Draghi’nin Nihai Mirası
Geleceğe bakılmaksızın, analistler Draghi’nin “ne pahasına olursa olsun” konuşmasıyla her zaman bağlantıda olacağından şüphe etmiyorlar. 2012 yılında tahvil piyasaları, bir dizi egemen temerrüde ve nihayetinde Euro bölgesinden ayrılma ihtimaline karşı panikliyordu. Sonuç olarak traderlar Avrupa borcunu satın alma konusunda endişe ediyorlardı.
Henüz bir yıl boyunca görevde bulunmayan Draghi, Londra’da bir izleyiciye şunları söyledi: “Bizim görevimiz dahilinde, AMB Euro’yu korumak için ne gerekiyorsa yapmaya hazır.

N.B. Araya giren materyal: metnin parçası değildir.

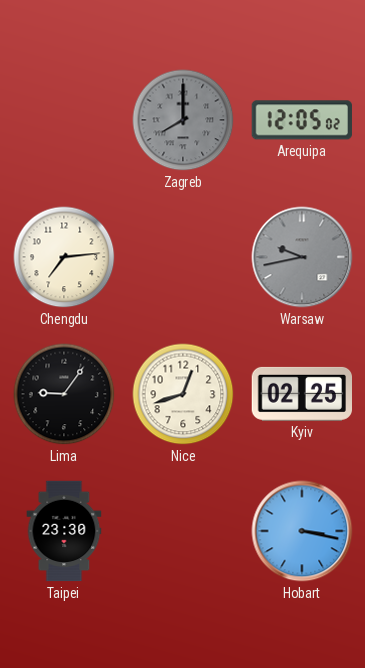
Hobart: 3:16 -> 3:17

Ve inan bana, yeterli olacak.”
TS Lombard’ın analisti Constantine Fraser, “Draghi’nin ne pahasına olursa olsun yapma taahhüdü açık bir dönüm noktası gibi görünüyor. Ancak bunu destekleyecek hiçbir politika aracı yoktu. Merkez bankacı olduğu kadar yetenekli bir politikacı olmasaydı, AB muhtemelen bugün çok farklı bir yerde olurdu,” dedi.
Draghi’nin sözleri, dünyanın ticaret odalarının çevresinde yüksek sesle duyulurken, yatırımcılar taahhüdüne inandılar ve verim, Euro bölgesinde sert bir şekilde düştü.
Fraser, “Bireylerin tarihi olayları şekillendirme kabiliyeti hakkında genel olarak şüpheci olsanız bile Draghi’nin görev süresinin ne kadar önemli olduğunu abartmak zor. Sadece Euro bölgesini kurtarmada en önemli rolü oynadı. Ancak 2011 sonbaharından bu yana AMB’nin görevlerini yeniden yazdı,” ifadelerini kullandı.